Tuesday, November 2, 2010

Holdiay Open House - Coconut Custard Pie


It is day 2 of the Holiday Open House... and today I will share with your a really simple pie recipe. Since getting my chickens I have had a large number of eggs to deal with... 6 a day, to be exact. So, this custard pie helps to lighten my yolky load.
Coconut Custard Pie

Okay, this is super easy. You will need a pre-made pie crust, or one from scratch. Just blind bake it under double aluminum foil with pie weights.Then let it cool slightly before adding your custard filling.

You will need:
5 eggs
1/2 cup sugar
1 tsp.coconut extract
1/8 tsp. salt
2 1/2 cups milk
1/2 c. toasted coconut + extra for the top
ground nutmeg

Preheat oven to 450. In a bowl, beat eggs, sugar, coconut flavoring & salt. Gradually stir in the milk and mix it till well incorporated. Add in the most of the toasted coconut (saving a handful or so for the pie top). Place your pie shell on the rack before filling to prevent spills. Then carefully add
your custard and sprinkle a little nutmeg on top.

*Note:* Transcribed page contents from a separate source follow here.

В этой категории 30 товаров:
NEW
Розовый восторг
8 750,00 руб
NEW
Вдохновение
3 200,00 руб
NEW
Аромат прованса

After pie is in the oven, reduce temperature to 350 degrees and bake with the crust covered for 25 minutes. You can fold your aluminum foil in half and cut a half circle out. This prevents the crust from burning before the pie bakes. You can also use a crust cover if you have one. Look near the pie plate and pie supplies in most stores. Remove the foil and bake for an additional 15 to 20 minutes until a knife in the center comes out clean.  Cool on a rack and refrigerate within two hours.

I serve mine with a bit of whipped cream and I sprinkle the top with the remaining toasted coconut. Enjoy!